Is that unpatriotic? I feel like it might be. Maybe it's only natural to feel like America's sad little brother when it comes to the international publishing scene. We don't have a long, star-spangled literary history; people from Britain make fun of us (see Glendenning, Victoria); most of the time we don't even know where 'here' is, ontologically, and spend way too much time prancing around trying to figure it out (thank you, Margaret Atwood, for establishing Canada as a nebulous blank bereft of identity).
I think there are real, tangible differences between the journal / magazine scenes here and in the US, and anyone who's written a story and wants to publish it and wonders if maybe they should expand their horizons beyond Canada's border will probably have to confront these differences eventually.
Many are the advantages to publishing locally, in your own country. It means that I can walk to the bookstore and find something I've written there. People I know can, and often will, read my stories, essays, or whatever. Plus it sort of builds a base for you in the place where you're most likely to seek publication for a book later on in your career. You're also eligible for Canadian awards, which is good (because there's a smaller pool of published writers to draw from, you have a better shot at getting an award nod) and bad (because, well, there aren't many awards in the first place).
On the other hand, we just don't have that many venues for writers, especially now that the Federal Government seems hell bent on snuffing out artist grants (which, I should probably mention, is another reason why I'm happy to be a writer living in Canada; where else can artists in the early stages of their careers get funding to help them develop?). It's a handful. Before sending a story out I pull out my handy dandy list of places in Canada I'd like to publish. Beside every name is a tally of how many times I've submitted to them in the past.
And I have submitted to each and every one, at least once.

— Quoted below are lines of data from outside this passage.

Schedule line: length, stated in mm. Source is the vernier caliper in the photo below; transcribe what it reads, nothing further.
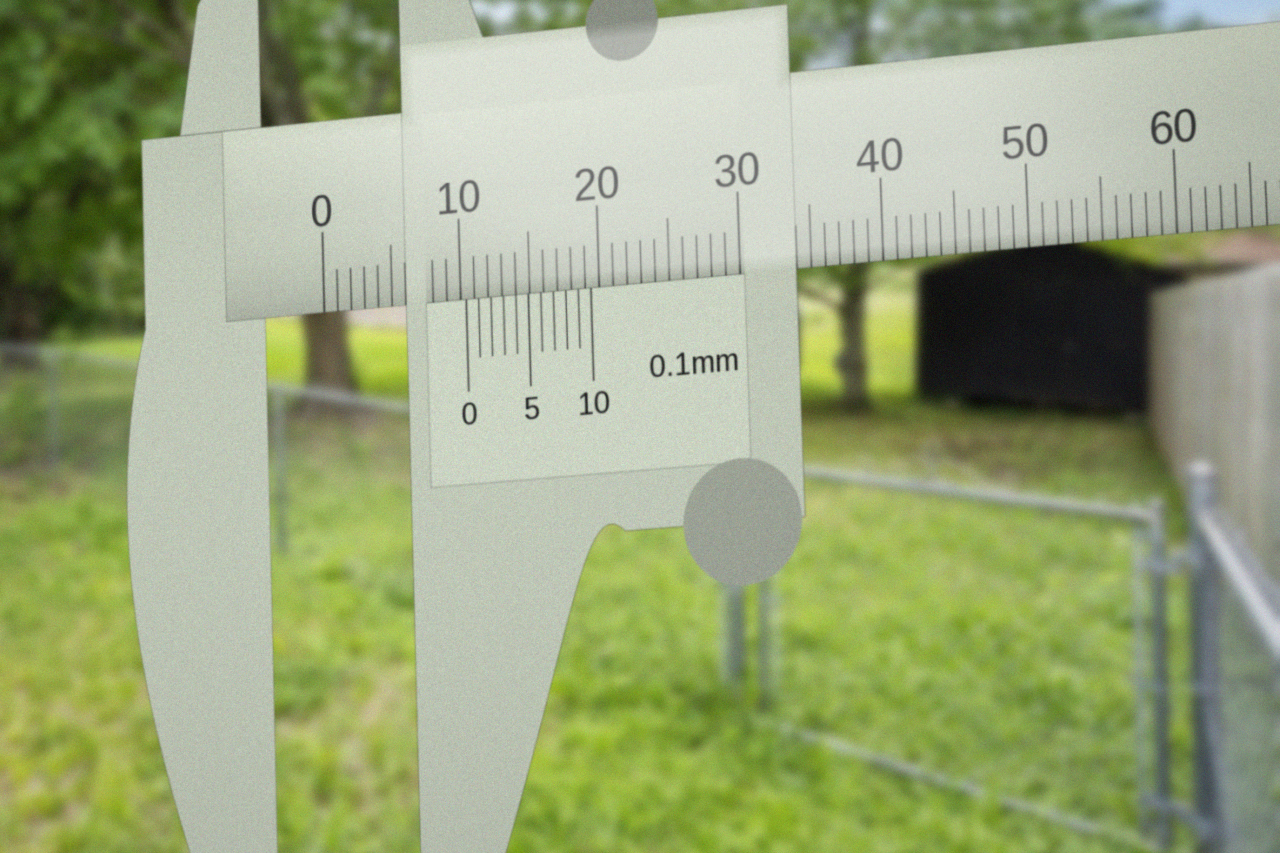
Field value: 10.4 mm
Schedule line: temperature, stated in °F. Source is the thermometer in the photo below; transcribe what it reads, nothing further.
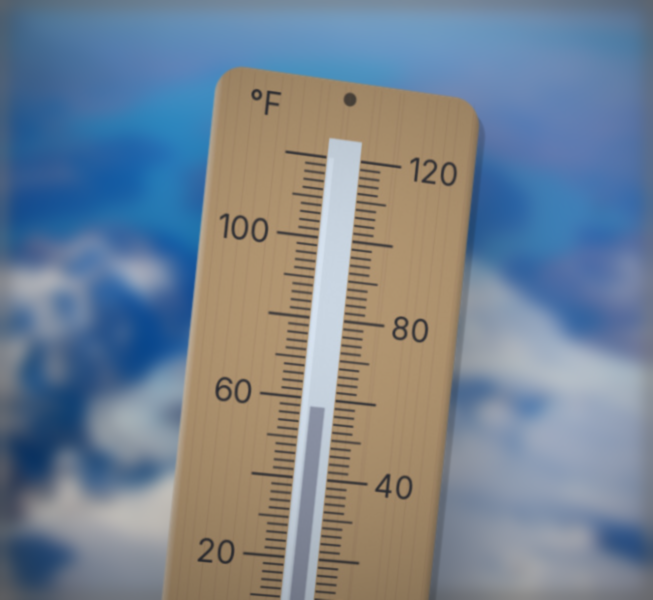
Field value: 58 °F
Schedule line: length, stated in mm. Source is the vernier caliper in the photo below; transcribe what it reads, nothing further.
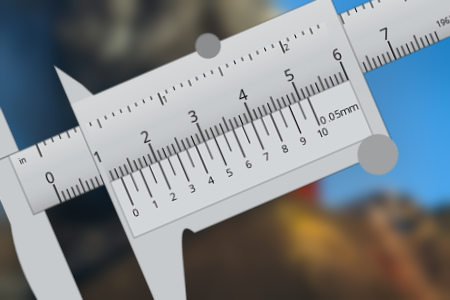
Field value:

Let's be honest: America has hundreds of journals. Aside from the biggies (New Yorker, here I come!), I can't keep track of them all. And again, this is good AND bad. It's good because it affords more opportunities to be seen by more editors; it's bad because a lot of great, great publications get lost in the mix simply because the mix is too, like, mixed. There are reasons why that's the case. Population size could be one; more people means more readers means more demand for reading material. Legacy could be another. And the number of academic institutions willing to foot the bill for a quality magazine or journal is exponentially higher in the US than in Canada.
For the record: I am happy, boundlessly so, to be a Canadian writer. Even though I like her biographies of other people, I really do think Glendinning is wrong about us. There are a wealth of Canadian writers producing exceptional, and exceptionally risky, work, and I think our smaller publications - our New Quarterlies and our Fiddleheads, our EVENTs and our Prisms and our Geists and our . . . - are every bit as good as journals published down south.
Is it harder for younger writers to get published here? I don't know. Canada has fewer journals to choose from, which makes competition stiff. But I think good writing is good writing and will, with some elbow grease, always find the home and readership it deserves.